*Exercise aim*.
From the entries provided below, copy each line that contains the word "segmented".

*Collected data entries*.
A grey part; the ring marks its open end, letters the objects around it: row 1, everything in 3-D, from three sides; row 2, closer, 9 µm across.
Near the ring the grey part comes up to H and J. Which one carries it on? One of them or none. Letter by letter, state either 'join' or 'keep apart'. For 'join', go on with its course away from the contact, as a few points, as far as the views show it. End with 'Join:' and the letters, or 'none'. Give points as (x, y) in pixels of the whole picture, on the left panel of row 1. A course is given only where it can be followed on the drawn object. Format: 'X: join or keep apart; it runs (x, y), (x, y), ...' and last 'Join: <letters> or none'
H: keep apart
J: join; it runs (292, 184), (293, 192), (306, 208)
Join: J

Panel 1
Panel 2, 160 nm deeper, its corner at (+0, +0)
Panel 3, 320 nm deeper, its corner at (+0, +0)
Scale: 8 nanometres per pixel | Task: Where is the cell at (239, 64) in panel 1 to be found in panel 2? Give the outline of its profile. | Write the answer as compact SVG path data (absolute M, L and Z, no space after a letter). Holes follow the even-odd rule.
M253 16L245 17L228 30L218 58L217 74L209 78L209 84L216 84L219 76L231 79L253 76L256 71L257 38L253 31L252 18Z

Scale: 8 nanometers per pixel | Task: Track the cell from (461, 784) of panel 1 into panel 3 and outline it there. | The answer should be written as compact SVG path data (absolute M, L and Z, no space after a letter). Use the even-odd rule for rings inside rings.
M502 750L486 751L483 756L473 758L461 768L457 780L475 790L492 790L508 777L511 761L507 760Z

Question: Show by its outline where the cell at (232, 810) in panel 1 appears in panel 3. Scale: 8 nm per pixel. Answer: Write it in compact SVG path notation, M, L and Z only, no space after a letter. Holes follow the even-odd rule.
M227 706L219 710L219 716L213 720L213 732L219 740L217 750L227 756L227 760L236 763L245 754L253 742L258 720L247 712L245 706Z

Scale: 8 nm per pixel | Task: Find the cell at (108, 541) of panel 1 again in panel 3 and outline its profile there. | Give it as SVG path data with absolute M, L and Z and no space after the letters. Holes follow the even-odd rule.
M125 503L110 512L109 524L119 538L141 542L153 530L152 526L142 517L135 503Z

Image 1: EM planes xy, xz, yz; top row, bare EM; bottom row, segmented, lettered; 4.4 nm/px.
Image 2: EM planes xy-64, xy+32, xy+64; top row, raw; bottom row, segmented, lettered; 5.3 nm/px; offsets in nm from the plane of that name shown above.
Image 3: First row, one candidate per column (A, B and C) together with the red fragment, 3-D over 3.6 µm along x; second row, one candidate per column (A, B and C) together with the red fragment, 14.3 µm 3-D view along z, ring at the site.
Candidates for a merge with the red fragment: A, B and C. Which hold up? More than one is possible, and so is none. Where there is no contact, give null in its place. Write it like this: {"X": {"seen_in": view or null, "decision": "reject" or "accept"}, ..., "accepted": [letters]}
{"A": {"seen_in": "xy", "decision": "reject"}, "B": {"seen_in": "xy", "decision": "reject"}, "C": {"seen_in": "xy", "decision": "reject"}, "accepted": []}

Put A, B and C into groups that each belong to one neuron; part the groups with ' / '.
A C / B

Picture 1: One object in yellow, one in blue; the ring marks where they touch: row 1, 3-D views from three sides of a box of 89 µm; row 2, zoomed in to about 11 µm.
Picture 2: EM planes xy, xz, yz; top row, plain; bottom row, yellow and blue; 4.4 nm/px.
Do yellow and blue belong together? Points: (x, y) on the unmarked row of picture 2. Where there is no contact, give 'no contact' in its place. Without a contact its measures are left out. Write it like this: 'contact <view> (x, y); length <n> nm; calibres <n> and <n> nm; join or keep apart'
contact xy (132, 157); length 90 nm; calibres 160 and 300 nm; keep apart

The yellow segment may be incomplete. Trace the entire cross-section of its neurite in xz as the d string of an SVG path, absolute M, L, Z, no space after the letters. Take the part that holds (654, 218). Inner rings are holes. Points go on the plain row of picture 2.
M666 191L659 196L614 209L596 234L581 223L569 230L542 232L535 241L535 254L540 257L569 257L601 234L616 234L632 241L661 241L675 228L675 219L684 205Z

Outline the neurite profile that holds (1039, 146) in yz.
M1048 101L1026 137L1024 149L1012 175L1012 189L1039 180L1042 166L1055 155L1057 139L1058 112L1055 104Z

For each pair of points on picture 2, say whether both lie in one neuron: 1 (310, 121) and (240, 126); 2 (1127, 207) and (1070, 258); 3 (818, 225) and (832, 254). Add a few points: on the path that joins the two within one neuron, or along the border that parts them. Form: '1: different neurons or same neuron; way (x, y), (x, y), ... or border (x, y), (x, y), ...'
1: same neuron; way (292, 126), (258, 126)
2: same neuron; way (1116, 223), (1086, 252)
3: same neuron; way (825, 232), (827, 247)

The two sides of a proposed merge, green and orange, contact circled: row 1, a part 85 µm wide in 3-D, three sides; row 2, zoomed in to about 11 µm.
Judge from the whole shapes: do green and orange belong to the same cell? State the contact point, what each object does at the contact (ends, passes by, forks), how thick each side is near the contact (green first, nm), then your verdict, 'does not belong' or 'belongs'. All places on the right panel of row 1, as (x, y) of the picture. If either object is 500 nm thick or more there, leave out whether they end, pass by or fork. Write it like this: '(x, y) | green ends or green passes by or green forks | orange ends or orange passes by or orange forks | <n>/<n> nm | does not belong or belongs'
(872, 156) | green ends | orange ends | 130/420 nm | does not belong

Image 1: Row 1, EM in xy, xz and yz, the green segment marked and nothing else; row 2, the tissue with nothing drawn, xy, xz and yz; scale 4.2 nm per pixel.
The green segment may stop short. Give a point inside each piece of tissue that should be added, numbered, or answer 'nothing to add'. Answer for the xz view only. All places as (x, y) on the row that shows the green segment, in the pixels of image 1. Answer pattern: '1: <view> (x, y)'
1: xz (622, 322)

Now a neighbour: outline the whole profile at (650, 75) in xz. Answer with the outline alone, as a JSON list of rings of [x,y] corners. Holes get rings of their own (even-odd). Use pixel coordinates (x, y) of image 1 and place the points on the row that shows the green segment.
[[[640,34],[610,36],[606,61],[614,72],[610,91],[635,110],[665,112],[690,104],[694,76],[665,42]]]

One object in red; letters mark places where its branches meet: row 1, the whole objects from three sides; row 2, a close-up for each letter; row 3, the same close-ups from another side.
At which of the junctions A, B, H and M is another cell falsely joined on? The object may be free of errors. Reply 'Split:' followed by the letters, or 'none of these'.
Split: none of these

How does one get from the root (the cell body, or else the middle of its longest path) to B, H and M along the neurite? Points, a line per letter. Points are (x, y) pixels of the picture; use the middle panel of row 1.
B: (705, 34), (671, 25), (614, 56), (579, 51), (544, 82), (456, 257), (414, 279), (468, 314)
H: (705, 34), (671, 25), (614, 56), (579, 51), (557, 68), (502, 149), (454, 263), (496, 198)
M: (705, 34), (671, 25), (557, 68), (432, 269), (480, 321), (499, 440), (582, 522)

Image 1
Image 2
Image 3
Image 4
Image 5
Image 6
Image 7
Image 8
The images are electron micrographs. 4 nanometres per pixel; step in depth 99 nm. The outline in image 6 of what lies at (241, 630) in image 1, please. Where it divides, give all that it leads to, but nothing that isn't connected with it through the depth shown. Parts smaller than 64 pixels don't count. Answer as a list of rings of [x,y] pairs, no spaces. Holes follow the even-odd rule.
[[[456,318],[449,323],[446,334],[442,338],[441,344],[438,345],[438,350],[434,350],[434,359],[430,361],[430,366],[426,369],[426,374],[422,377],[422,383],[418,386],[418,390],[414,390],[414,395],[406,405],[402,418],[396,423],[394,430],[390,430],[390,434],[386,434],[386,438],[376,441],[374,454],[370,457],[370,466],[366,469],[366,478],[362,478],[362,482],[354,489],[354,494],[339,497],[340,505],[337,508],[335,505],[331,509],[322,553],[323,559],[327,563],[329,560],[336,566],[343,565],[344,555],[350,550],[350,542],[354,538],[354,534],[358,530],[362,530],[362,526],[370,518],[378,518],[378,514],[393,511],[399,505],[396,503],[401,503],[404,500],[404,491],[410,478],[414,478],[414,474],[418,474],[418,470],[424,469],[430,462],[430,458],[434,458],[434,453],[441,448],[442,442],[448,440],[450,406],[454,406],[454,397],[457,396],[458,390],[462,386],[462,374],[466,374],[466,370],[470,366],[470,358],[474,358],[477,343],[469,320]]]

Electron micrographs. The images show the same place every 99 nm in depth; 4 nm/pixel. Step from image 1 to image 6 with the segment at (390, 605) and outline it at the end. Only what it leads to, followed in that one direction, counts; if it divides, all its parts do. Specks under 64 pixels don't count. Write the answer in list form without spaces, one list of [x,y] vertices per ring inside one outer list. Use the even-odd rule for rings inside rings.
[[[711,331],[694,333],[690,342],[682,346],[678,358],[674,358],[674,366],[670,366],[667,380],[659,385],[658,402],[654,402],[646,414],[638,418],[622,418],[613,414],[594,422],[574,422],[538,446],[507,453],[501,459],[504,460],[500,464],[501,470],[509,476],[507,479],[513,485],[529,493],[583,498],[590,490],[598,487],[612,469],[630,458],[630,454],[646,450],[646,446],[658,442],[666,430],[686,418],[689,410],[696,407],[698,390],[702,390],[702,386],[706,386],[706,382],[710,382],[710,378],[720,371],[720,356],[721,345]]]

*Solution below*.
Image 1: EM planes xy, xz, yz; top row, bare EM; bottom row, segmented, lettered; 4.4 nm/px.
Image 2: EM planes xy-64, xy+32, xy+64; top row, raw; bottom row, segmented, lettered; 5.3 nm/px; offsets in nm from the plane of that name shown above.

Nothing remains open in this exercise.